Other speakers reminded the deputies of previous votes on similar issues. "Three years ago we did call on governments and businesses to extend coverage of this sort to domestic partners," said deputy Kim Byham of the Diocese of Newark, "and we're simply saying that we should practice what we preach." 

The Anglican Church of Canada approved a similar resolution at its Council of General Synod last year.

In other action today, the deputies:

* concurred with the bishops on two amendments to the church's constitution. One amendment (D028) slightly altered constitutional language related to the amendment process itself; the other (A003) limits the number of suffragan bishops in a diocese to two. With the deputies' concurrence, the amendments now become part of the church's constitution. The 1994 General Convention initially approved the measures;

* adopted a resolution (A193) permitting the president of the House of Deputies to appoint a chancellor to the president as an advisor;

* approved funds for a consultation on the impact of HIV/AIDS on communities of color (A046);

* continued support for Jubilee Centers (A043); and

* designated the decade from 1997-2007 as "The Decade of Remembrance, Recognition and Reconciliation," an outreach to Native Peoples (A035).

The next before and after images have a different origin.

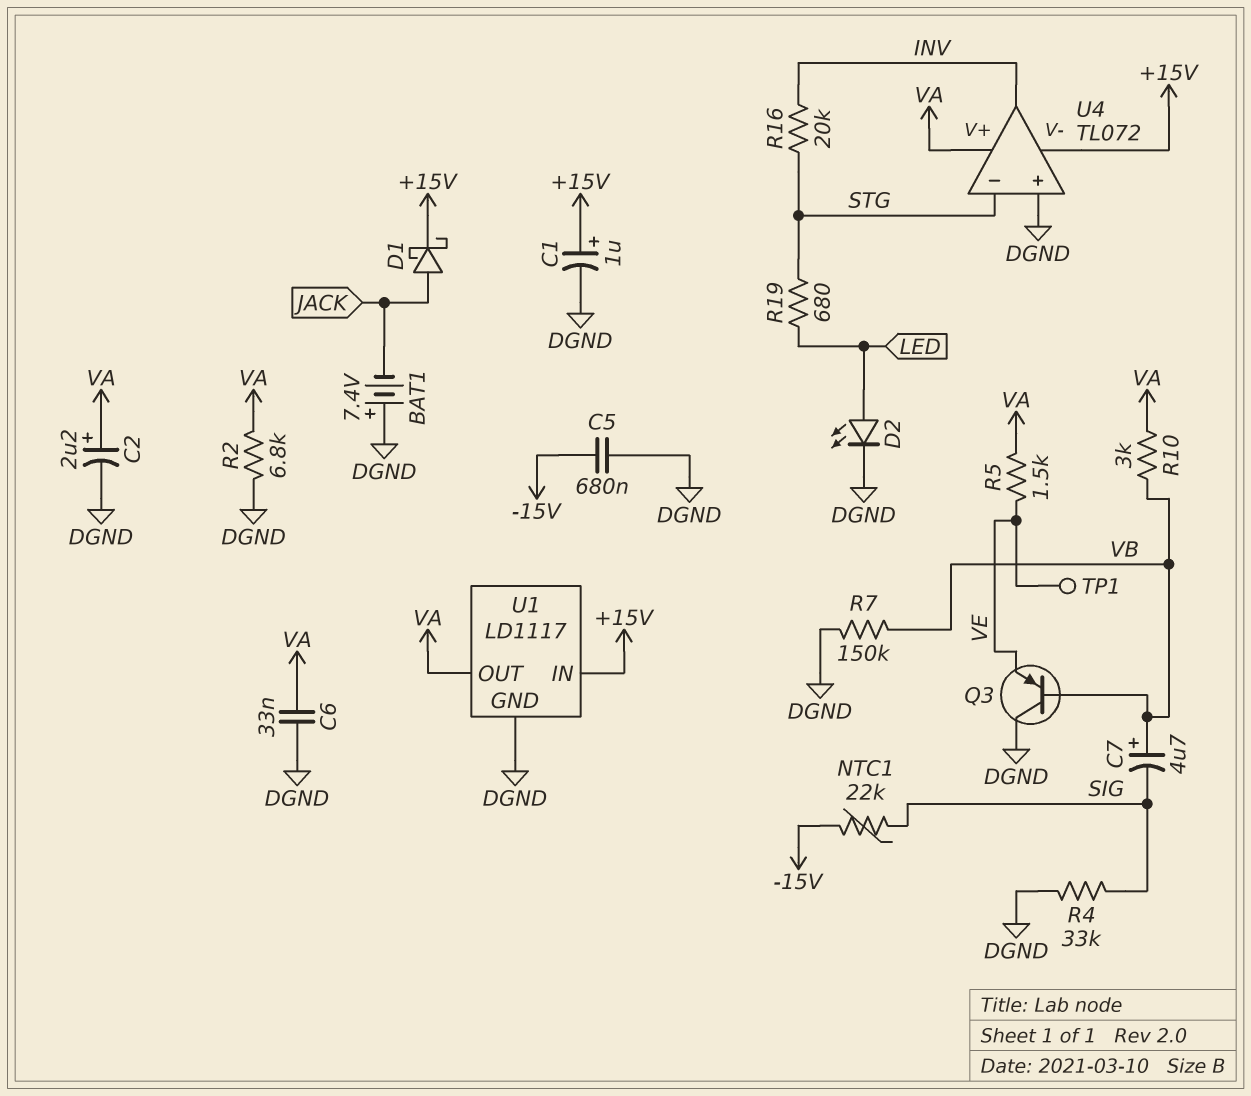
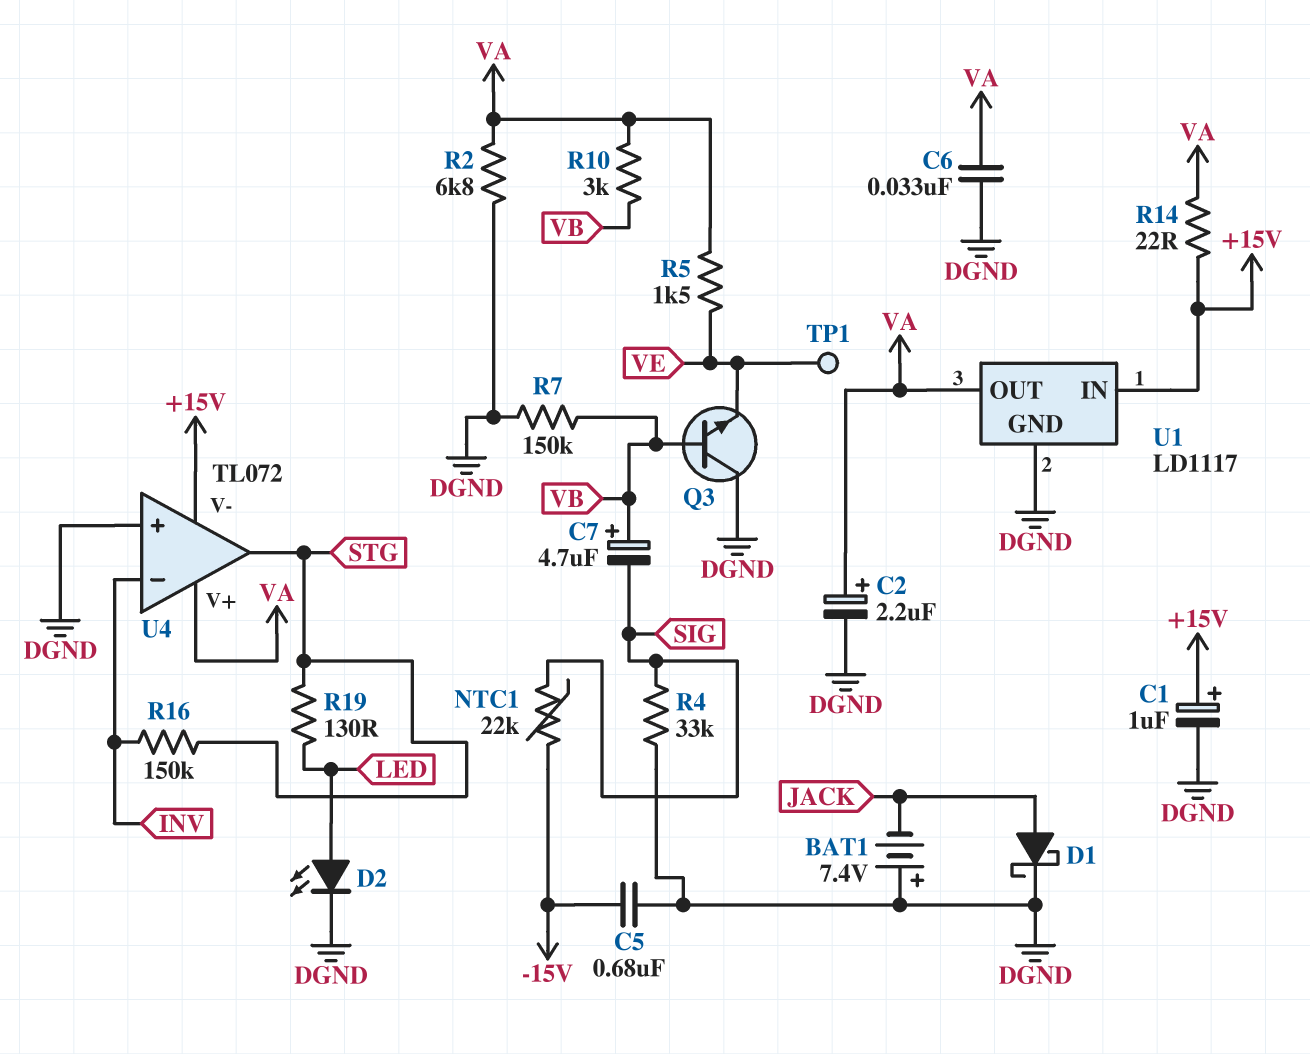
D1: schottky (A JACK, K +15V) -> schottky (A JACK, K DGND)
Q3: PNP (B VB, C DGND, E VE) -> NPN (B VB, C DGND, E VE)
R14: none -> 22 (+15V, VA)
R16: 20k (INV, STG) -> 150k (INV, STG)
R19: 680 (LED, STG) -> 130 (LED, STG)
U4 pin in-: STG -> INV
U4 pin out: INV -> STG

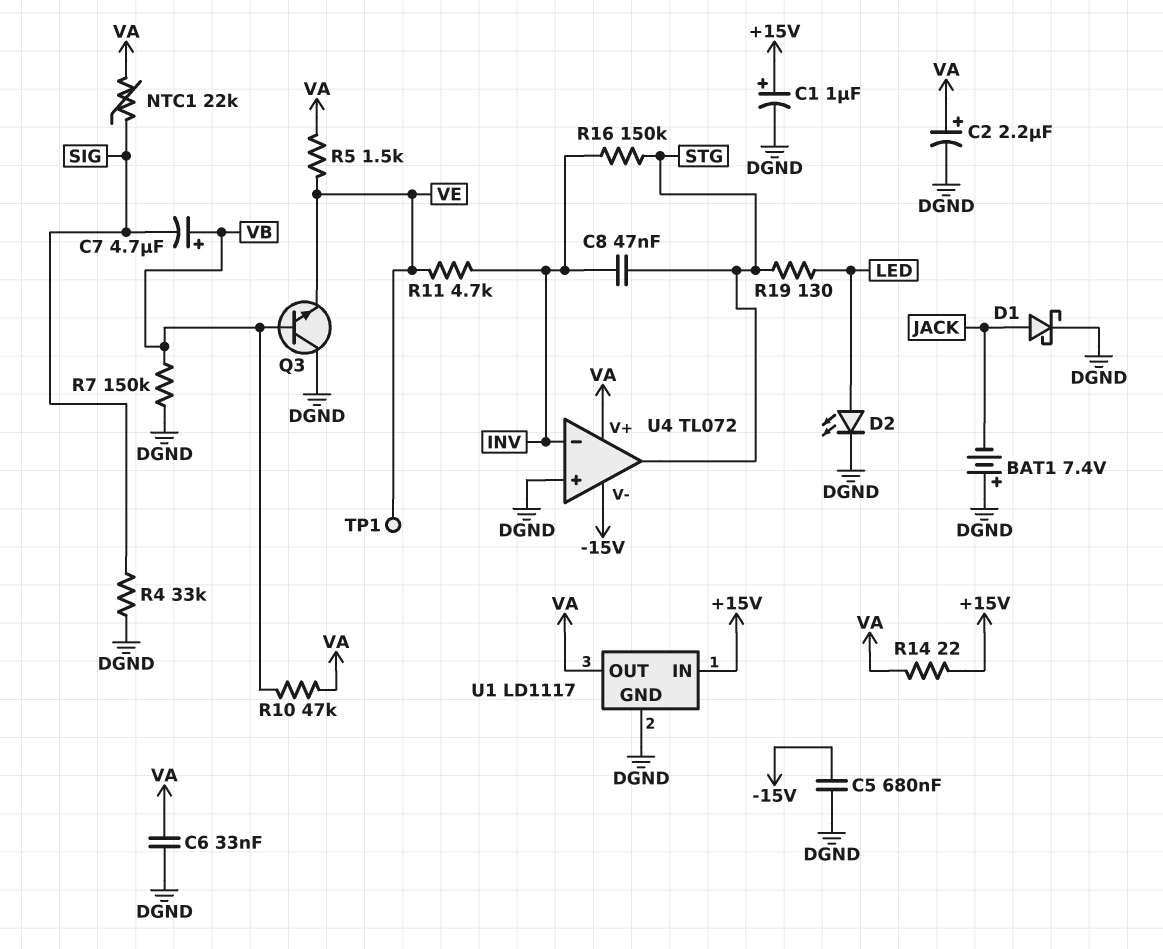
C8: none -> 47nF (INV, STG)
NTC1: 22k (-15V, SIG) -> 22k (SIG, VA)
R2: 6.8k (DGND, VA) -> none
R10: 3k (VA, VB) -> 47k (VA, VB)
R11: none -> 4.7k (INV, VE)
U4 pin V-: +15V -> -15V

The House of Deputies also adopted resolutions:

* approving an appropriation of $60,000 to develop new ministries and church communities in Europe, where indigenous congregations and ministries are emerging;

* expressing its continuing concern for the suffering and hardships affecting L'Eglise Episcopal du Rwanda;

* approving funding of three historically black colleges, in the amount of $1.5 million per year for the 1998-2000 triennium;

* rejecting funding a study of whether membership and giving increase when a congregation incorporates active ecological concern into its program;

* adopting a special rule of order to allow discussion of the three resolutions relating to the Concordat of Agreement at 12:15 p.m.; and

* adopting an appropriation of $48,750 for the Standing Commission on Constitution and Canons for the next triennium.

The deputies concurred with the House of Bishops in: 

* supporting the work of Bishop Belo of East Timor;

* authorizing a study on theology of work, with specific reference to the implications of downsizing, re-engineering, automation, etc.; and

* amending the canons to require bishops to report the vote tallies for each ballot of the Presiding Bishop election when the name of the person elected is announced.

- The Rev. Jan Nunley is communications officer in the Diocese of Rhode Island.  Walt Gordon contributed to this story.